За окнами посвистывал ветер, шуршала снежная крупа.
— Вот кофе, — Игнат пододвинул чашку Хлебникову и поставил рядом тарелку с печеньем.
— Разделяй и властвуй! Слышал о таком принципе?
— Да, им пользуются правители с древних времен. Римляне, британцы в Индии…
— Это стратегия прихода к власти и ее последующего удержания. Владеть этим приемом может только личность искусная, образованная, знающая историю, политическую науку и человеческую психологию. Вначале нужно было породить недоверие к царскому правлению в «монолите» племен и народностей, а затем, придя к власти, поддерживать взаимное недоверие и разобщенность. Владимир Ильич убедительностью своих трудов возбудил ненависть между богатыми и бедными. Но для победы этого было мало. Плюс вражда между верующими и атеистами — это уже кое-что. И, наконец, национальный порыв сделал свое дело. Империя рухнула.
— Ну, а дальше.
— Дело в том, что большевики были большинством только на известном съезде, но не в народном представительстве. Командовать большинством народа меньшинство может только репрессивными способами и древним принципом «разделяй и властвуй». А перед страной и властью в то время стояла задача выживания, и цена человеческой жизни отошла на второй план.
— А как же индустриализация, коллективизация, культурная революция? Ведь был же пафос, порыв! Вера в светлое будущее.
— Конечно же, был, иначе мы бы здесь сейчас не философствовали.
— Нам преподаватели в вузе на первом курсе читали лекции по истории партии, вкратце рассказывали о репрессиях, культах личности, перегибах в коллективизации, но не углублялись.
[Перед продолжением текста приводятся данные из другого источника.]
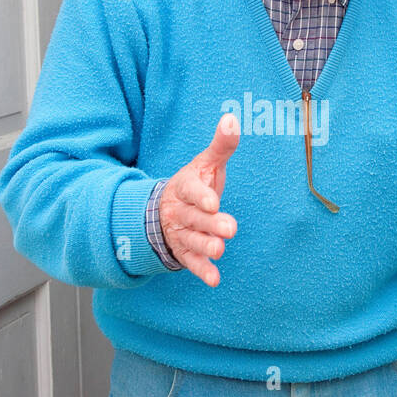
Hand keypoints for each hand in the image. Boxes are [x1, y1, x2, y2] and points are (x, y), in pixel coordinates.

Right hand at [158, 113, 239, 285]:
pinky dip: (202, 270)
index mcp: (184, 187)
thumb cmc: (195, 184)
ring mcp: (180, 233)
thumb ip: (221, 145)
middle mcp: (180, 211)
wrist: (164, 210)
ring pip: (192, 240)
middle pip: (194, 218)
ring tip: (220, 249)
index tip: (213, 201)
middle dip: (210, 223)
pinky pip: (191, 262)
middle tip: (229, 228)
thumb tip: (232, 117)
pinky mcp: (184, 252)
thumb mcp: (206, 163)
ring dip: (205, 246)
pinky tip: (214, 279)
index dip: (201, 196)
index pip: (191, 190)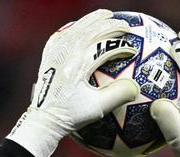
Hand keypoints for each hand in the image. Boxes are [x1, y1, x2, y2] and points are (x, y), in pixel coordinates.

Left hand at [8, 9, 140, 156]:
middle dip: (111, 24)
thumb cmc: (71, 115)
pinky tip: (83, 26)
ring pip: (77, 27)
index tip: (133, 49)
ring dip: (94, 19)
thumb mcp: (98, 109)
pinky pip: (64, 33)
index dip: (121, 46)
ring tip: (108, 15)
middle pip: (92, 30)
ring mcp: (56, 51)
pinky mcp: (49, 53)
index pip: (104, 46)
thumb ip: (118, 95)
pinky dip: (76, 26)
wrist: (43, 118)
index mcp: (78, 65)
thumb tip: (136, 85)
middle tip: (126, 25)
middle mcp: (66, 53)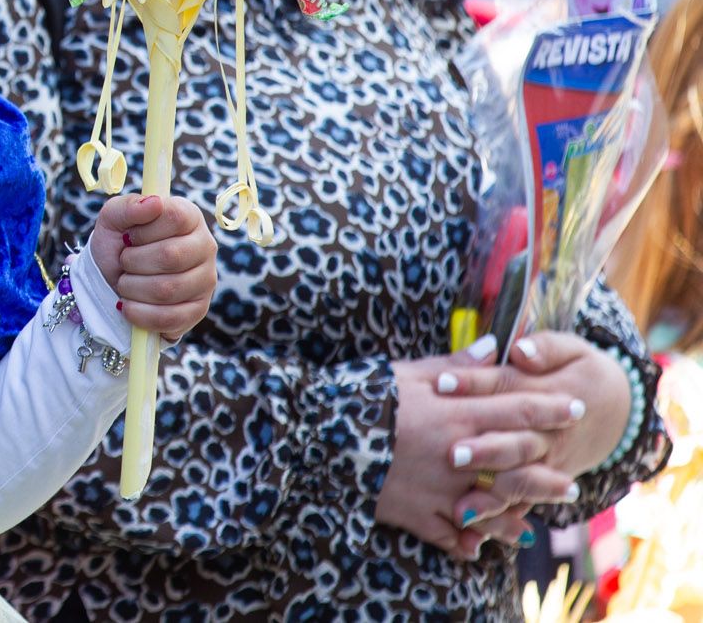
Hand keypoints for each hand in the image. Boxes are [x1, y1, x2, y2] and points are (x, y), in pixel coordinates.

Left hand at [88, 193, 216, 341]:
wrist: (112, 280)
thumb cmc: (117, 244)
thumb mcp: (113, 219)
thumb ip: (129, 207)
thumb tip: (154, 202)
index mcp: (189, 216)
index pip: (175, 217)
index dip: (143, 231)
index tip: (128, 238)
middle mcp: (205, 246)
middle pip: (171, 256)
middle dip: (133, 262)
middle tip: (124, 262)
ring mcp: (206, 280)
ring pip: (168, 290)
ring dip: (132, 288)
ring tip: (125, 283)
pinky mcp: (199, 310)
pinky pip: (169, 318)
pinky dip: (139, 313)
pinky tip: (128, 306)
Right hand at [377, 344, 583, 558]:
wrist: (320, 436)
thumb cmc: (364, 397)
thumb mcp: (406, 372)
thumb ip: (455, 366)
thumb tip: (494, 348)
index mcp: (458, 415)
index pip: (518, 410)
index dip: (551, 409)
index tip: (576, 409)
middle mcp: (459, 456)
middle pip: (518, 467)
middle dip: (548, 475)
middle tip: (572, 485)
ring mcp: (441, 489)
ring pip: (491, 509)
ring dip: (516, 518)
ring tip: (535, 524)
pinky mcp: (417, 514)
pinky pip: (450, 535)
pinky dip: (466, 542)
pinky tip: (478, 548)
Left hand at [436, 331, 632, 533]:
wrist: (621, 411)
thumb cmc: (584, 372)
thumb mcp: (574, 350)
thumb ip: (546, 348)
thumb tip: (520, 350)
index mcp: (549, 392)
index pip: (505, 386)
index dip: (473, 384)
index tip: (440, 383)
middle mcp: (549, 433)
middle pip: (514, 441)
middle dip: (484, 450)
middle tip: (451, 454)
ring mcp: (550, 462)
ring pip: (520, 481)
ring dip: (492, 495)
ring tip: (462, 508)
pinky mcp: (547, 483)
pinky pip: (524, 503)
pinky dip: (501, 519)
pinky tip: (474, 529)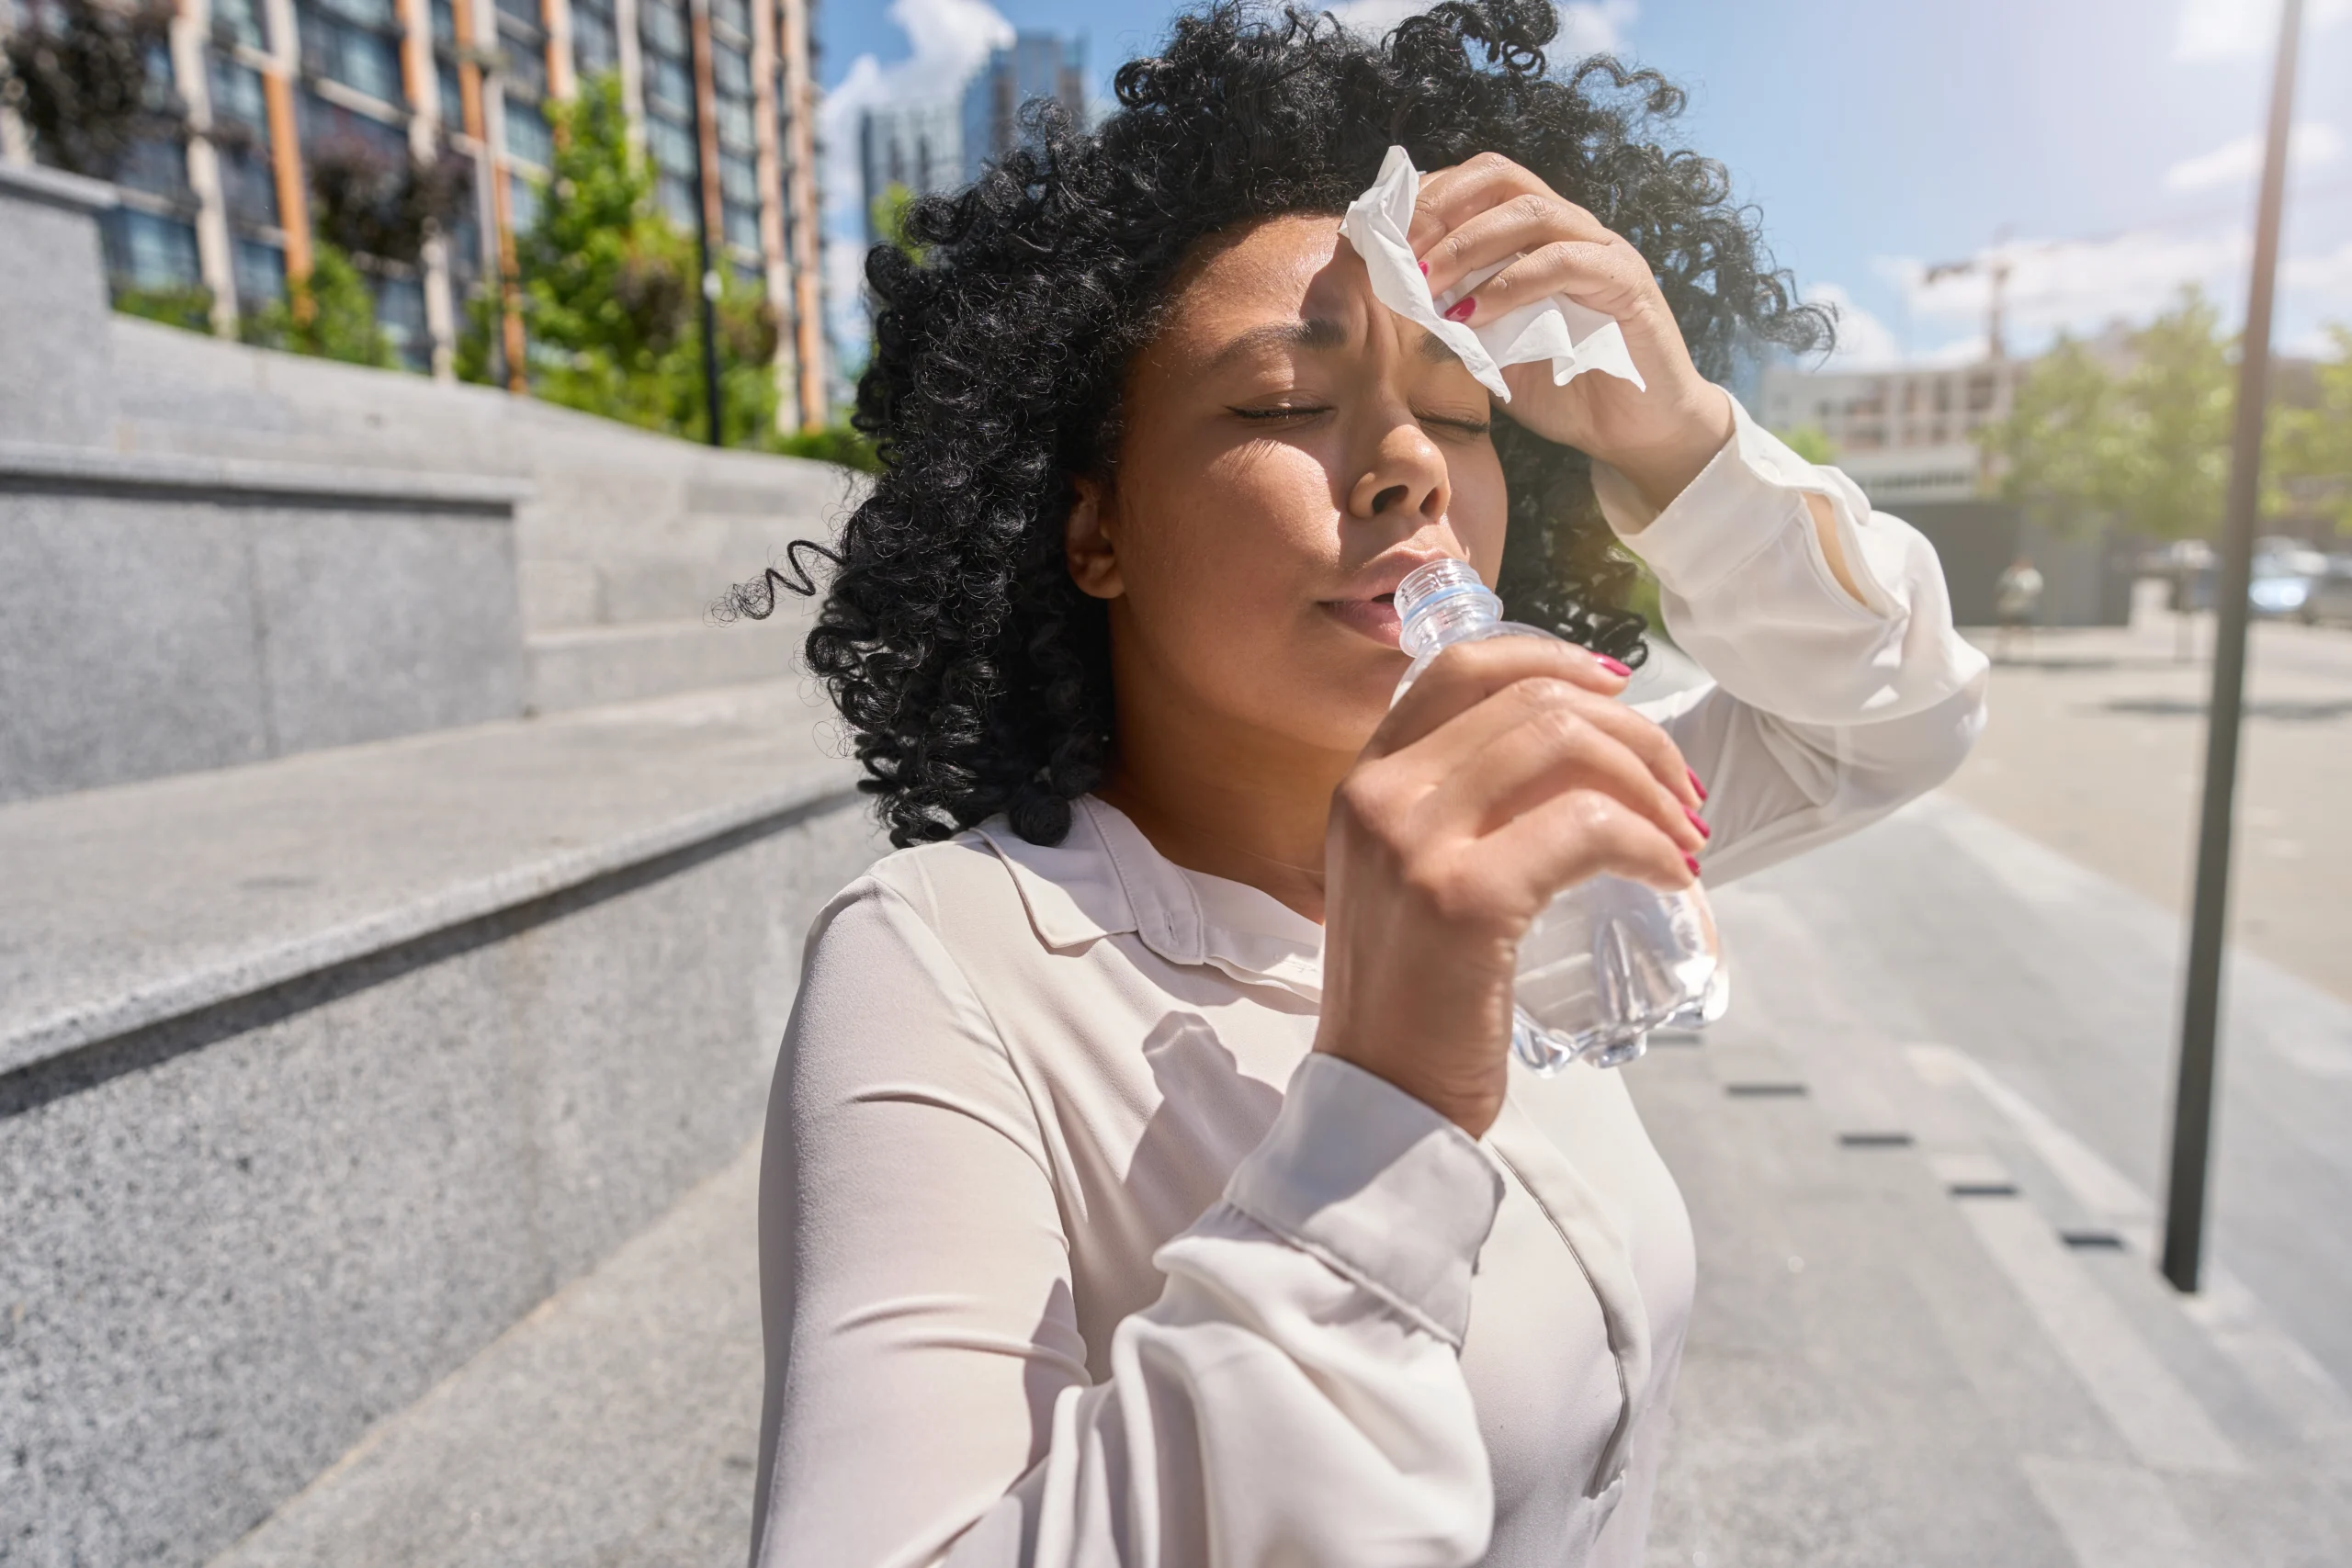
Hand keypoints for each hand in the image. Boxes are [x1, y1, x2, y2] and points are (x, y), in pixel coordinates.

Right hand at [1315, 637, 1706, 1136]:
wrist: (1380, 1106)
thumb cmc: (1415, 1005)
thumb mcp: (1407, 883)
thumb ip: (1456, 816)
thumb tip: (1575, 766)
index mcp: (1362, 782)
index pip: (1461, 667)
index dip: (1552, 659)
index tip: (1619, 690)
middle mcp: (1378, 795)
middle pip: (1530, 700)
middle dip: (1632, 731)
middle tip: (1682, 790)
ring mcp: (1414, 841)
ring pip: (1564, 742)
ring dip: (1650, 780)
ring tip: (1685, 835)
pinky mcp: (1464, 897)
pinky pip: (1588, 827)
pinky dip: (1648, 841)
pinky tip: (1671, 875)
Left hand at [1410, 152, 1733, 511]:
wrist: (1638, 434)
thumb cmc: (1566, 389)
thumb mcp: (1495, 350)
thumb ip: (1458, 318)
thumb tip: (1398, 299)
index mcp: (1538, 236)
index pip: (1479, 184)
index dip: (1428, 200)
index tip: (1383, 236)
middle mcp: (1572, 229)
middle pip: (1502, 177)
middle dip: (1441, 208)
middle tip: (1400, 254)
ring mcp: (1602, 250)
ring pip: (1532, 212)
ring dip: (1468, 244)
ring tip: (1428, 283)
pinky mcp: (1626, 284)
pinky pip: (1565, 263)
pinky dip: (1511, 284)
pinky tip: (1473, 314)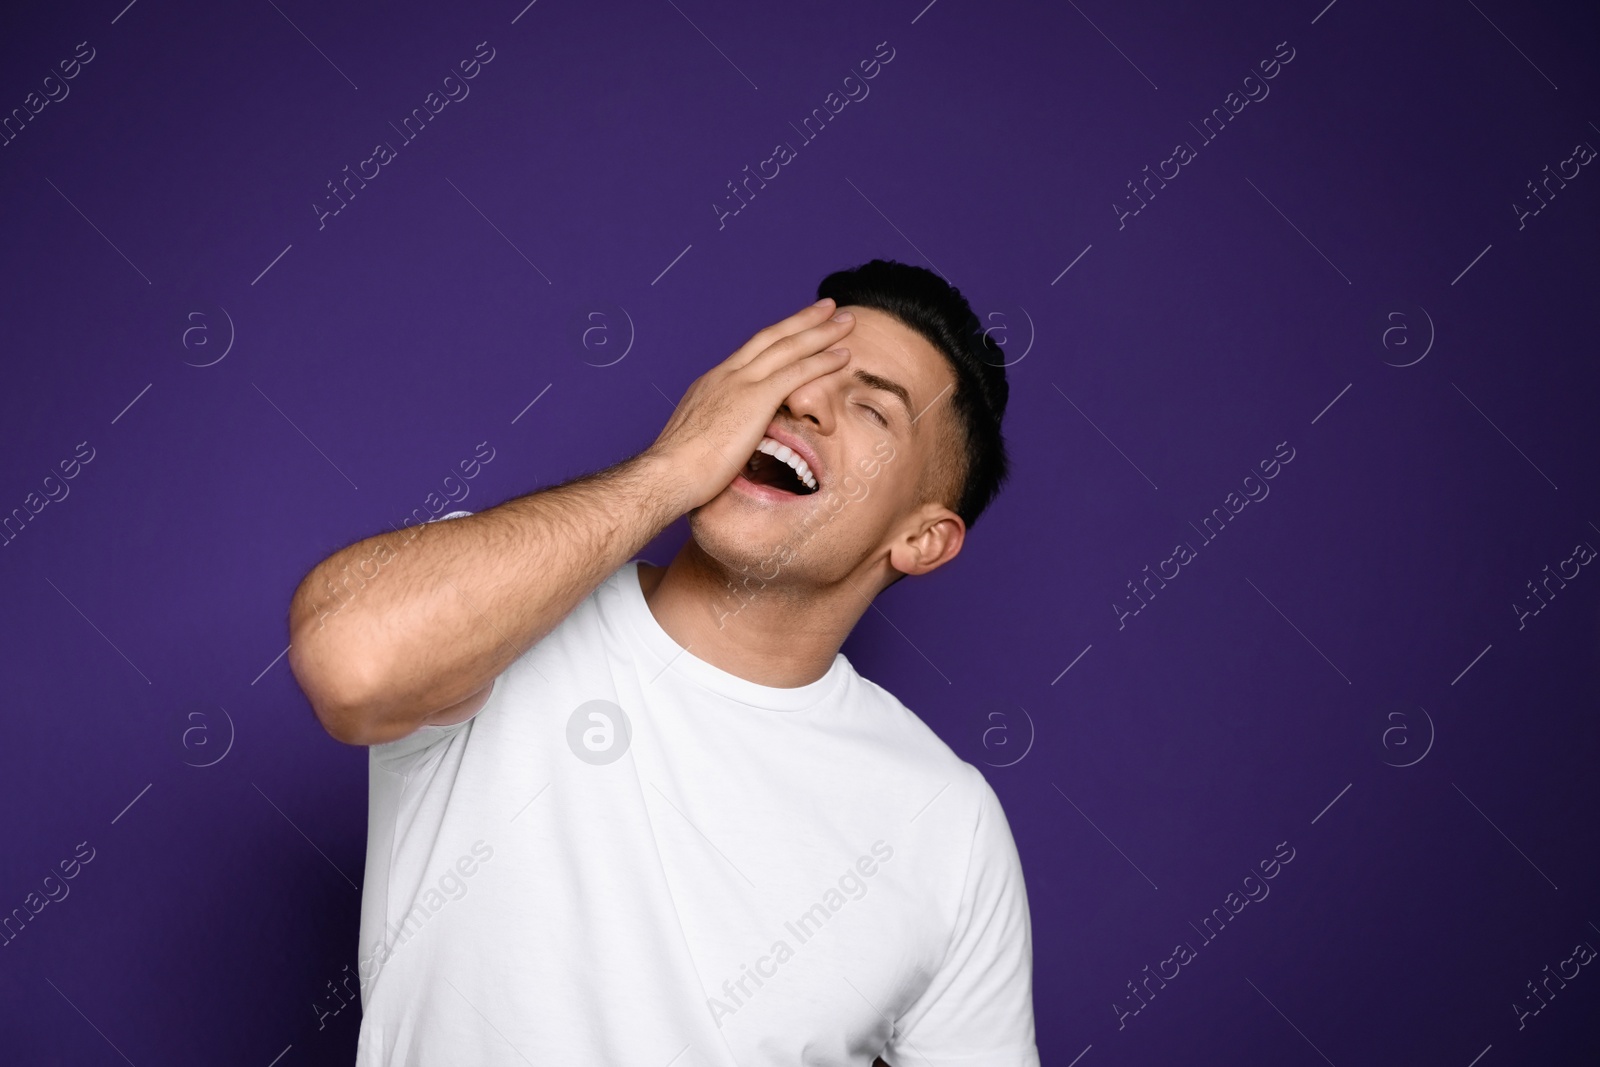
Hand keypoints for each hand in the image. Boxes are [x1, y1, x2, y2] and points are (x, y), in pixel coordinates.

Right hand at [645, 297, 854, 510]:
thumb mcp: (700, 440)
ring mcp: (740, 384)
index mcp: (712, 383)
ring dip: (821, 332)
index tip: (796, 329)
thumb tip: (732, 443)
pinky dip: (822, 361)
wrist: (667, 474)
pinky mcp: (755, 399)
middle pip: (771, 337)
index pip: (751, 352)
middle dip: (803, 320)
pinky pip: (796, 373)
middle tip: (828, 307)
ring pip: (788, 347)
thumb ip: (720, 432)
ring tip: (846, 320)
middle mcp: (726, 375)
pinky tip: (843, 356)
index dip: (778, 338)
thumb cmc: (678, 472)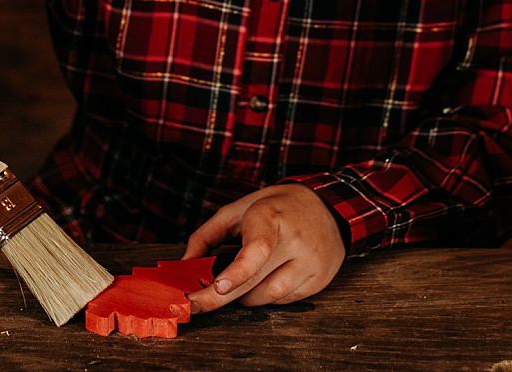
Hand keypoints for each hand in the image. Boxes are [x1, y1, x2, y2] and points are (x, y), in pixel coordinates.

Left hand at [182, 184, 345, 310]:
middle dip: (218, 298)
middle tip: (195, 305)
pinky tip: (270, 277)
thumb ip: (207, 236)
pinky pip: (285, 300)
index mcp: (272, 217)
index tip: (217, 286)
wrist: (328, 206)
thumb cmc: (276, 208)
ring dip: (248, 295)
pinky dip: (269, 295)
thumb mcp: (239, 209)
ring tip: (248, 277)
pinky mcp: (320, 278)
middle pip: (255, 282)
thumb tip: (183, 266)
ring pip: (268, 297)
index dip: (237, 272)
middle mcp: (295, 241)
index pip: (257, 249)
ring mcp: (311, 262)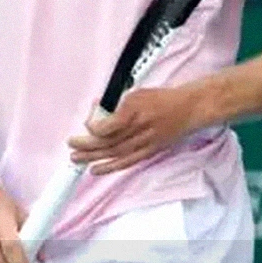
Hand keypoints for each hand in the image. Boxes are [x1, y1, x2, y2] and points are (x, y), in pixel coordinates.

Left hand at [67, 86, 199, 174]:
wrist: (189, 109)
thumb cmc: (163, 99)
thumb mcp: (138, 93)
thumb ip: (117, 102)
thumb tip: (98, 110)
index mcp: (136, 109)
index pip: (109, 125)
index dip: (94, 127)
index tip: (88, 124)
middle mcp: (139, 128)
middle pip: (108, 141)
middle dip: (87, 145)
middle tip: (72, 144)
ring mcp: (145, 142)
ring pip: (114, 153)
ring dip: (93, 157)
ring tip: (76, 158)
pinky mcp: (150, 151)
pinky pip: (127, 162)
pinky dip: (110, 167)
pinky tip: (95, 170)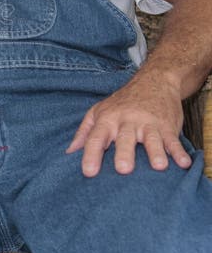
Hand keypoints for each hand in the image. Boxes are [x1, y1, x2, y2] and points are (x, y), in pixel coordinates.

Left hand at [66, 75, 192, 176]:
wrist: (154, 80)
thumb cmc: (122, 102)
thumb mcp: (99, 111)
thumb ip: (84, 132)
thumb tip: (69, 152)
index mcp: (108, 119)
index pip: (96, 137)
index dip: (91, 154)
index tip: (88, 172)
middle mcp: (127, 121)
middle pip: (124, 138)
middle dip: (124, 153)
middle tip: (123, 169)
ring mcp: (148, 123)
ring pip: (151, 138)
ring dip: (155, 151)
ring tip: (159, 166)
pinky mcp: (167, 125)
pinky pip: (173, 139)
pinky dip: (179, 151)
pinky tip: (183, 163)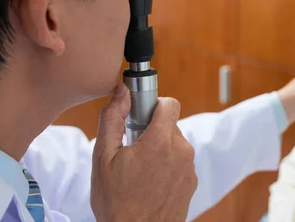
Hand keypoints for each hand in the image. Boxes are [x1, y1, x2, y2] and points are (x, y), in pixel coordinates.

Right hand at [91, 84, 196, 221]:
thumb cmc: (116, 202)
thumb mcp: (103, 158)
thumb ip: (113, 119)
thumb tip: (122, 92)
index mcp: (160, 142)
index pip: (169, 104)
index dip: (154, 104)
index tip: (140, 115)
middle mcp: (181, 151)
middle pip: (170, 125)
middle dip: (152, 131)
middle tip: (133, 149)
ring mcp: (189, 168)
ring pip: (174, 144)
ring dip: (160, 149)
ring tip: (140, 171)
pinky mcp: (192, 182)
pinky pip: (180, 162)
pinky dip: (167, 166)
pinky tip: (150, 183)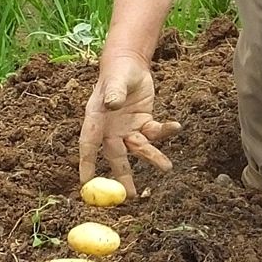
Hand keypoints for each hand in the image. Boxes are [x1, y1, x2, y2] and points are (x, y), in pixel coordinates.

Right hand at [78, 52, 181, 198]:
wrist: (130, 65)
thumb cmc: (117, 72)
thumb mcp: (115, 80)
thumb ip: (114, 92)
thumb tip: (112, 103)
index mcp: (96, 119)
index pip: (88, 144)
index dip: (87, 163)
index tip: (85, 183)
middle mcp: (110, 129)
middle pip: (116, 156)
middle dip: (123, 176)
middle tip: (131, 196)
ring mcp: (127, 129)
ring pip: (139, 148)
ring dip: (152, 157)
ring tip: (166, 167)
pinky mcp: (143, 124)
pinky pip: (154, 133)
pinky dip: (164, 132)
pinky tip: (176, 127)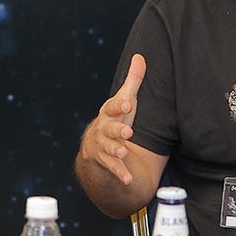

И эта двусмысленная недоговоренность ощущалась.
— Зри в корень! Есть такая поговорка. А если это грозит утратой веры в идеалы. А если это сук, на котором сидишь.
— То есть вы решили опуститься на землю с ветки, на которой восседали, и не ждать, пока она обломается.
— А ты догадливый, доктор, хоть и молодой.
— Ветка была крепкой. Просто я не хотел быть ханжой.
— Но марксистско-ленинское мировоззрение ведь не религия.
— Вот я и не согласился делать его религией. Теперь занимаюсь простыми насущными житейскими делами.
— Вы остались в партии?
— Когда я менял профессию, после одного из жестких разговором с парторгом гарнизона оставил партбилет у него на столе, но он мне его вернул. Ладно, спасибо за угощение. В другой раз продолжим наш диспут. Если ты коньячок сохранишь…
— Договорились.
— Ну, бывай.
Хлебников вышел из медицинского пункта и зашагал в сторону казарм. Дул сильный ветер, луна скрылась, блестело несколько одиноких звезд. Игнат закрыл дверь, погасил свет и тут же уснул на диване в своем врачебном кабинете.